DEATH-RATE FROM MEASLES
Note that, after the quarantining of measles in 1896, the death-rate dropped at once. Statistics for the old City of New York.
Colds and Sore Throats. A milder and even more common kind of infection is that known as common colds. These, as shown by their name, were once supposed to be due to exposure to cold air, or drafts, or to becoming wet or chilled. But, while a few of them are so caused, at least eight, and probably nine, out of ten are due to germs caught from somebody else. They are never caught in the open air and very seldom in cold, pure fresh air of any sort, but almost always in the hot, foul, stuffy, twice-breathed air of bedrooms, schoolrooms, churches, theatres, halls, sleeping cars, etc. The colds, for instance, that you catch when traveling, are usually due not to drafts or damp sheets, but to the crop of cold germs left behind by the last victim.
You have probably known of colds that have run through a family or a school or a shop. It is well worth trying to keep away from the infection of colds, because not only is their coughing and sore throat and hoarseness and running at the nose very disagreeable and uncomfortable, but they may cause almost as many different kinds of serious troubles in heart, kidneys, and nervous system as any of the other infections. In fact, they probably cause more than any other, because they are at least ten times as common and frequent. For instance, many cases of rheumatism, or rheumatic fever, come after attacks in the nose and throat, which cannot be distinguished from a common cold or ordinary tonsilitis. Indeed, it is more than probable that one of the ten or a dozen different germs that may get into your nose or throat and give you a cold, is the germ that causes rheumatism. At all events, it would be fairly safe to say, "No colds, no rheumatism."
Whenever you have a cold, keep away from everybody that you possibly can and stay at home from school or business for a day or two. You will do no good to yourself or others, working in that condition; and you may infect a dozen others. If you find anyone in your class or room or shop, sneezing or coughing or running at the nose, report him to your teacher or foreman; and if he won't send him home, keep away from him as much as possible.
Diphtheria. Another common and serious disease, until quite recently very fatal, is diphtheria. This is caused by getting into your mouth or nose the germs from another case of the disease. This disease also is most likely to occur in childhood, though it may attack a person of any age, and is always serious. It may be prevented from spreading by keeping children who have it shut up in rooms, or wards, by themselves and keeping all other children away from them, or from their nurses or those who have anything to do with them. Up to about thirty years ago, it was one of the deadliest and most terrible diseases that we had anything to do with. We knew absolutely nothing that would cure it, or even check its course; and nearly half of the children attacked by it died.
About that time, however, two scientists, Klebs and Loeffler, discovered that, by taking some of the membrane, or tough growth that forms in the throat in this disease, and by rubbing it over a plate of gelatin jelly, they could grow on that gelatin a particular kind of germ. This germ, or bacillus, they then put into the throats of guinea pigs, and found that it would give them diphtheria.

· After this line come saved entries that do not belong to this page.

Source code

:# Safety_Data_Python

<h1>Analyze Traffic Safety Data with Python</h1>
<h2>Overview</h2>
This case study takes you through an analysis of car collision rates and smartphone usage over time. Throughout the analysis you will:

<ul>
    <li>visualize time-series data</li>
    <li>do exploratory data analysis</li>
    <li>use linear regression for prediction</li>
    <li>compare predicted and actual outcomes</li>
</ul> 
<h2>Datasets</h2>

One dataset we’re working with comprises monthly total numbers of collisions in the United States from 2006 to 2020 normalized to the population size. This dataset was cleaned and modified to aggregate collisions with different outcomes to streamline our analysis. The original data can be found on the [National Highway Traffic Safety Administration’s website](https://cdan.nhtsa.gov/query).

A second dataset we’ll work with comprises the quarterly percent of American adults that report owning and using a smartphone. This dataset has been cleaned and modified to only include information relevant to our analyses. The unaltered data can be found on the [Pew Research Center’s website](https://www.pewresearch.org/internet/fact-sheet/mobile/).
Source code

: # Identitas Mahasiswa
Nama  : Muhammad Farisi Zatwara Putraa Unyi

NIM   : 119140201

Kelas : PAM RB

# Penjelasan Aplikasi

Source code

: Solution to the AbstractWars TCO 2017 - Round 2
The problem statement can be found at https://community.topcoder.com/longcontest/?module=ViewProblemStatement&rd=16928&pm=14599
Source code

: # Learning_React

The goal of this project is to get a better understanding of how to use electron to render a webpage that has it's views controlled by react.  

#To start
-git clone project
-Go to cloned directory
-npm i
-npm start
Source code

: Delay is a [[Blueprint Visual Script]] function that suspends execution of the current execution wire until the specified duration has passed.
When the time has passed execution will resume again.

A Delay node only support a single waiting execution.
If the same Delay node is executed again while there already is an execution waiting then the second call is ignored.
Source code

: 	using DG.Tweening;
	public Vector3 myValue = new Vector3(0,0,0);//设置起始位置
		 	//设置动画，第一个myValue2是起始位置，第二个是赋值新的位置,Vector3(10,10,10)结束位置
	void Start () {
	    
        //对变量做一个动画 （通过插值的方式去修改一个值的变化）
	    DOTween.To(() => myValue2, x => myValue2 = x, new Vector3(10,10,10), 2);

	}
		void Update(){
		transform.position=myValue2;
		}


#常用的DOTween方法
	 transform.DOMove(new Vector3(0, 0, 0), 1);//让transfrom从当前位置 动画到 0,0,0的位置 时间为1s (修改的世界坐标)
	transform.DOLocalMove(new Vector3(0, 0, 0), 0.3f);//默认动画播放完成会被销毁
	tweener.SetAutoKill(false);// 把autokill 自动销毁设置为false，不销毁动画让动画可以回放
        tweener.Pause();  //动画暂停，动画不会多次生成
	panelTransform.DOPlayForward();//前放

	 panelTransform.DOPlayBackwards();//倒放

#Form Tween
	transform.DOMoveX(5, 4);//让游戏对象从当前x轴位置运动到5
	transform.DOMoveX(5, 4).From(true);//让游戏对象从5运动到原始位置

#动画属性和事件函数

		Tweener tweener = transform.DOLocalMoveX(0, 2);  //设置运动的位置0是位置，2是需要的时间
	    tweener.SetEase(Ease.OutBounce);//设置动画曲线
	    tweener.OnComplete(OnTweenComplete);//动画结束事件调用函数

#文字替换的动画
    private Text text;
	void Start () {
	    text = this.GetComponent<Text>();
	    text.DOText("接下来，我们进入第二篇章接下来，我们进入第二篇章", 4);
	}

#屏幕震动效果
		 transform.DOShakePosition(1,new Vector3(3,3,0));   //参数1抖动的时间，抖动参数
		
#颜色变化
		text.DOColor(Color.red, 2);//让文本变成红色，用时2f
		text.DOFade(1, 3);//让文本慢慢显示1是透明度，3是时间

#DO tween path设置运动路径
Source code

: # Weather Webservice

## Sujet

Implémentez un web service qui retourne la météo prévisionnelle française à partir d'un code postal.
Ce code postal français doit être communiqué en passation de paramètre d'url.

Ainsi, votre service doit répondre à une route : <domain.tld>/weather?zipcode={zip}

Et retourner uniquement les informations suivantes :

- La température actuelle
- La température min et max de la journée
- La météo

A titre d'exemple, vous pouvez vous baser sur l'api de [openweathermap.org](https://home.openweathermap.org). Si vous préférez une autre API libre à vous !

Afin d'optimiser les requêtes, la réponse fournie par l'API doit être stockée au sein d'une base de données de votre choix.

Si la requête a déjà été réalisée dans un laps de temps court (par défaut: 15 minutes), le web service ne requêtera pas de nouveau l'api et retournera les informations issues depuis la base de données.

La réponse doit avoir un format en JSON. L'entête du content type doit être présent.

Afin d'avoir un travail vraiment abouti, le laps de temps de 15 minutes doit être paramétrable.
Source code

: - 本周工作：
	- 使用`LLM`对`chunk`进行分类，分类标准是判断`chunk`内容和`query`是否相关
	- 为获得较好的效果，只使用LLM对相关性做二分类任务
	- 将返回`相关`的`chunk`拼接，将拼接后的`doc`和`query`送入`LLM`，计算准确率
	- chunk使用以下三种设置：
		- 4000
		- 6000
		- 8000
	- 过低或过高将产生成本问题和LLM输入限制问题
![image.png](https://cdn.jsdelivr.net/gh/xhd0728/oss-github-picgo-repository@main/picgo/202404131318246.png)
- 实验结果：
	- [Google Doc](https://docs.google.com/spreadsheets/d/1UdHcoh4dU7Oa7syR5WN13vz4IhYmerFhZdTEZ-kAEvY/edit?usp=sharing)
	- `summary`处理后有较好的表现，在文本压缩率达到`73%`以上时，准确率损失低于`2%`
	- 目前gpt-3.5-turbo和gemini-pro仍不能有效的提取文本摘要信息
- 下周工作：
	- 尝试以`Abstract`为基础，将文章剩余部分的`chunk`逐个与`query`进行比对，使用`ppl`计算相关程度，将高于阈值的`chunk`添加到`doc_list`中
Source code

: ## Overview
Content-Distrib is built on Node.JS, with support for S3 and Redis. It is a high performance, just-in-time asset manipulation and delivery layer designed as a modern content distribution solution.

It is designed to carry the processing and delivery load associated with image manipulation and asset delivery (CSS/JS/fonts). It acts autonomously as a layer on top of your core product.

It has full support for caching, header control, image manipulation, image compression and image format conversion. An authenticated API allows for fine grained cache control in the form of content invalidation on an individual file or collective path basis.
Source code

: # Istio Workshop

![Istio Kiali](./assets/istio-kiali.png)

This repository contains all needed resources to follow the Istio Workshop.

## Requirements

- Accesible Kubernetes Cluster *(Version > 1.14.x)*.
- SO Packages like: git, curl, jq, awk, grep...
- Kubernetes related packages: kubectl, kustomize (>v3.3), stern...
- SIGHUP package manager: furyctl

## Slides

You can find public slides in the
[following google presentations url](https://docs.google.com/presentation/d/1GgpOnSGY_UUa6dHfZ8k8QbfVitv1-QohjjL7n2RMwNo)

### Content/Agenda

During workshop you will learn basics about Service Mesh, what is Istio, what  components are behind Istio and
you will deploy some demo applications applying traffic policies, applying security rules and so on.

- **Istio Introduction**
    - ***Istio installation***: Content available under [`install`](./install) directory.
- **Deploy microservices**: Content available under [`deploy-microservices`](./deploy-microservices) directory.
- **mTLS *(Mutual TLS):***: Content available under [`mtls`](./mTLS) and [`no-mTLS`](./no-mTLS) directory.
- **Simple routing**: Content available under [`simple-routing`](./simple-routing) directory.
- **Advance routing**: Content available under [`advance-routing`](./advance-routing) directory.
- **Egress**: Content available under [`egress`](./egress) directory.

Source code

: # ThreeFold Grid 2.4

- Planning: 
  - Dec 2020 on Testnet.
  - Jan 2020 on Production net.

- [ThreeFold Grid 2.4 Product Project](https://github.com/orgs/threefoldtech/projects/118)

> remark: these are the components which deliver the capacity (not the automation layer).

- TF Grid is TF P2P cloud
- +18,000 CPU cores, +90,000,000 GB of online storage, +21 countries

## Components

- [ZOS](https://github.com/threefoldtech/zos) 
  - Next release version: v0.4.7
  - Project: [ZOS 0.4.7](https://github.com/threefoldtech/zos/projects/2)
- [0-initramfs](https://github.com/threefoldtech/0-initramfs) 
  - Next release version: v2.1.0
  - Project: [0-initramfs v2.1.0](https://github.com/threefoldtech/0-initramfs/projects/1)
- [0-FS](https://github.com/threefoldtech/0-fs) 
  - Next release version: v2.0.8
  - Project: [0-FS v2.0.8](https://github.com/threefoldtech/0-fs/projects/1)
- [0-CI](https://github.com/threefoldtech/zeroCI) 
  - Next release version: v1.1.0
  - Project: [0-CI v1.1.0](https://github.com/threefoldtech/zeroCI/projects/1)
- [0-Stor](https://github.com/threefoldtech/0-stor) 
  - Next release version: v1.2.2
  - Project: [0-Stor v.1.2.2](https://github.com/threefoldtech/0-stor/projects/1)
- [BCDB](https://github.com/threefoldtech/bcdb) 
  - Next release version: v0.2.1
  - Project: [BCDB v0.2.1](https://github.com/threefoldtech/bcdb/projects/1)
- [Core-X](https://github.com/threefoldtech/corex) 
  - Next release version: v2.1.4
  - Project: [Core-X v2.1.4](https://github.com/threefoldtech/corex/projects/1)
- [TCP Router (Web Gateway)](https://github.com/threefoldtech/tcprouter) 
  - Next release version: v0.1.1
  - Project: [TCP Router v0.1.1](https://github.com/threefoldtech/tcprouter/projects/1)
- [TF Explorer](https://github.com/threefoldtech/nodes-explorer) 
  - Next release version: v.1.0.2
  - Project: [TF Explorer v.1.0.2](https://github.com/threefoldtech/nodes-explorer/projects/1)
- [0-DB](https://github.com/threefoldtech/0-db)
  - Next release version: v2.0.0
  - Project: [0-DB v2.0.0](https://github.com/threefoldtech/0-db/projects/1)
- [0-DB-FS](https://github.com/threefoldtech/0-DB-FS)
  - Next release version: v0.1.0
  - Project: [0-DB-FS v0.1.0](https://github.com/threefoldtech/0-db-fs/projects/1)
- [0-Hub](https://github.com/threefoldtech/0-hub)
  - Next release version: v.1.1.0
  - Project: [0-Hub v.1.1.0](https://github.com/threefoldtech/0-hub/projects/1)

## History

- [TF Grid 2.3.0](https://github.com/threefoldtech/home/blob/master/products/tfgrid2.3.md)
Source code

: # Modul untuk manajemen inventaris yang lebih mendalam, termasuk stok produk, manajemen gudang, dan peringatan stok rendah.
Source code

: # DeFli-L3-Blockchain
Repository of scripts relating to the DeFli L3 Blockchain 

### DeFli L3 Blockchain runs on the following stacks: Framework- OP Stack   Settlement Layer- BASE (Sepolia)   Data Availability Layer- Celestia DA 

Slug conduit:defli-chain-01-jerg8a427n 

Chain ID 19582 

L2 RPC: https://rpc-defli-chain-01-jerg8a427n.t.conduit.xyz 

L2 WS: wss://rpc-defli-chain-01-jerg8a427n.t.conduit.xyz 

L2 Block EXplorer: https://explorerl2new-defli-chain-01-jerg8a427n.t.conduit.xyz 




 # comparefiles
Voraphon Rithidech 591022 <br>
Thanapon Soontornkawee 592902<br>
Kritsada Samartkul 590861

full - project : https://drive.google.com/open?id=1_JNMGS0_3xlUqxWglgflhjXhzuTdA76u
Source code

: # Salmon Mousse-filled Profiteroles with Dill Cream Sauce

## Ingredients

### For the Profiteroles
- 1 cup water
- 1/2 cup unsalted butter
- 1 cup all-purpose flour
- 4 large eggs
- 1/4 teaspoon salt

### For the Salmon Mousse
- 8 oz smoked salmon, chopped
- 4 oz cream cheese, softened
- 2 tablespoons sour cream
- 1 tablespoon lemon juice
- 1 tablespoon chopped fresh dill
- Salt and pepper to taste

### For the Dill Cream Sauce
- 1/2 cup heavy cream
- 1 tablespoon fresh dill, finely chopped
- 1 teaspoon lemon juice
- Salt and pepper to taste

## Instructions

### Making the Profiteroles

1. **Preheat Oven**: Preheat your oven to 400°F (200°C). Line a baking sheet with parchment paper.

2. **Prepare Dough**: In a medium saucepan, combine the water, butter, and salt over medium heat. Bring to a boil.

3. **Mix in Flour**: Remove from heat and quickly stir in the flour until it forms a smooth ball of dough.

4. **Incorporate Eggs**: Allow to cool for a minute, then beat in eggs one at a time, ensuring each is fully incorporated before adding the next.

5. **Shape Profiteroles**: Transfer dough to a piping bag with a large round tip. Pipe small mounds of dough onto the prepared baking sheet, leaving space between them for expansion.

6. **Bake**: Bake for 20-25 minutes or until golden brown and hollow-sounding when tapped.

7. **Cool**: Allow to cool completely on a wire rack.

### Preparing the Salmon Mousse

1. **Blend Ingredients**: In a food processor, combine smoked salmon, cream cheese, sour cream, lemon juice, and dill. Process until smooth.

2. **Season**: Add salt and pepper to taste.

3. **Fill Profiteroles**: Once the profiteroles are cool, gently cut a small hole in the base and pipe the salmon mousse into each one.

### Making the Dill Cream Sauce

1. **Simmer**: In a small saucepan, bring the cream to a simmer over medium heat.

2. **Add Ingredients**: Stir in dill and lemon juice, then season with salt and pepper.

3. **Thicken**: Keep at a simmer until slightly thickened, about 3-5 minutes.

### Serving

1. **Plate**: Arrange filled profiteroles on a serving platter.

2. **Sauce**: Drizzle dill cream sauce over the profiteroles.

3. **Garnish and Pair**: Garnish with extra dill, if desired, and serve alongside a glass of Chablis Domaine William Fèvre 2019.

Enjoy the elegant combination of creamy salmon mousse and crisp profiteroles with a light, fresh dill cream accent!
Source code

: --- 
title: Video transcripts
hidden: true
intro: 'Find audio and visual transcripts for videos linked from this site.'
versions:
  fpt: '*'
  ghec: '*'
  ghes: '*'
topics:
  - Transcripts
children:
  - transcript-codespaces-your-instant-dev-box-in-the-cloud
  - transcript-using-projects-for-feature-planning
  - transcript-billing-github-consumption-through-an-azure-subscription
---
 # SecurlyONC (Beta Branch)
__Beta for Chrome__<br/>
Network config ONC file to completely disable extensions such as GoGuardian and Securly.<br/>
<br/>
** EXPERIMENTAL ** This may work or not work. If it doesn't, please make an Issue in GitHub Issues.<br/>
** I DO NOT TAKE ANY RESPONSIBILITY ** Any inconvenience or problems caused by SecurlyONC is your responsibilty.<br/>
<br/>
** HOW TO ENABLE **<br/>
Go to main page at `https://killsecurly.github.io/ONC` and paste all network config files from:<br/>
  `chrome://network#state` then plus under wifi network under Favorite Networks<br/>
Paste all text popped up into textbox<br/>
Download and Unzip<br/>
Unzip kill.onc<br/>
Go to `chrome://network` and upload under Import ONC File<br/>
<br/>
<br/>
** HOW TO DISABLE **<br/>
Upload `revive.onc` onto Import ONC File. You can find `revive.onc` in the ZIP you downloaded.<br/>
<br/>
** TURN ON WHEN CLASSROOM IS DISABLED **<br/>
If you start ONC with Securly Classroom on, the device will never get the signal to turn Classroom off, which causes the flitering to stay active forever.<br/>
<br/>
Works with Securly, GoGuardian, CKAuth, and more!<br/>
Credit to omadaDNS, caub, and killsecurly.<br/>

This is the way disease germs are discovered, or, as we say, identified; but of course this did not give at once any remedy for the disease. Scientists soon found, however, that, if a very small number of these bacilli were put into a guinea pig's throat, it would have diphtheria, but in a very mild form. If, when it had recovered, it was again infected, it would stand a much larger dose of the bacilli without harm. This made them suspect that some substance had been formed in the guinea-pig's blood that killed the bacillus or worked against its toxin, or poison; and soon, to their delight, they succeeded in finding this substance, which they called antitoxin (meaning "against poison"). Then came the idea that if they could only get enough of this antitoxin, and inject it into the blood of a child who had diphtheria, it might cure the disease. A guinea pig is such a tiny animal that the amount of antitoxin which it could form would be far too small to cure a man, or even a child. So larger animals were taken; and it was finally found that the largest and strongest of our domestic animals, the horse, would, if the diphtheria germs were injected into its blood, make such large amounts of antitoxin that merely by drawing a quart or two of the blood—and closing up the vein again—enough antitoxin could be got to cure fifty or a hundred children of diphtheria. This treatment has not the slightest harmful effect upon the horse. The pain of injecting is only like sticking a pin through the skin, while the pain of bleeding is no greater than cutting your finger. There are now at our great manufacturing laboratories whole stables full of horses, for the production of this wonderful remedy.